Extracted page text data
☆ ☆ ☆ ☆ ☆ ☆ ☆
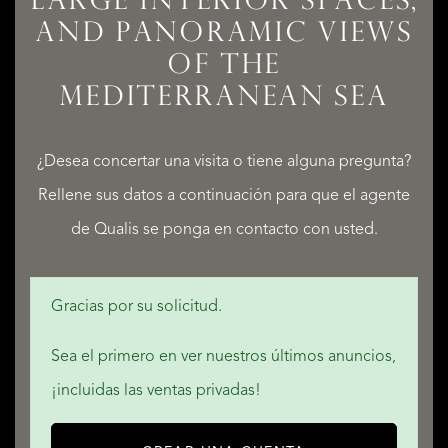
LARGE INTERIOR SPACES,
AND PANORAMIC VIEWS
OF THE
LISTADOS
MEDITERRANEAN SEA
¿Desea concertar una visita o tiene alguna pregunta?
Rellene sus datos a continuación para que el agente
SERVICIOS
de Qualis se ponga en contacto con usted.
Gracias por su solicitud.
QUALIS INTERNATIONAL REALTY
Sea el primero en ver nuestros últimos anuncios,
¡incluidas las ventas privadas!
☆ ☆ ☆ ☆ ☆ ☆ ☆
PROBLEM REQUIREMENTS
Please return all the text lines from the records above word for word, omitting the pictures.

EXERCISE ANSWER
LARGE INTERIOR SPACES,
AND PANORAMIC VIEWS
OF THE
LISTADOS
MEDITERRANEAN SEA
¿Desea concertar una visita o tiene alguna pregunta?
Rellene sus datos a continuación para que el agente
SERVICIOS
de Qualis se ponga en contacto con usted.
Gracias por su solicitud.
QUALIS INTERNATIONAL REALTY
Sea el primero en ver nuestros últimos anuncios,
¡incluidas las ventas privadas!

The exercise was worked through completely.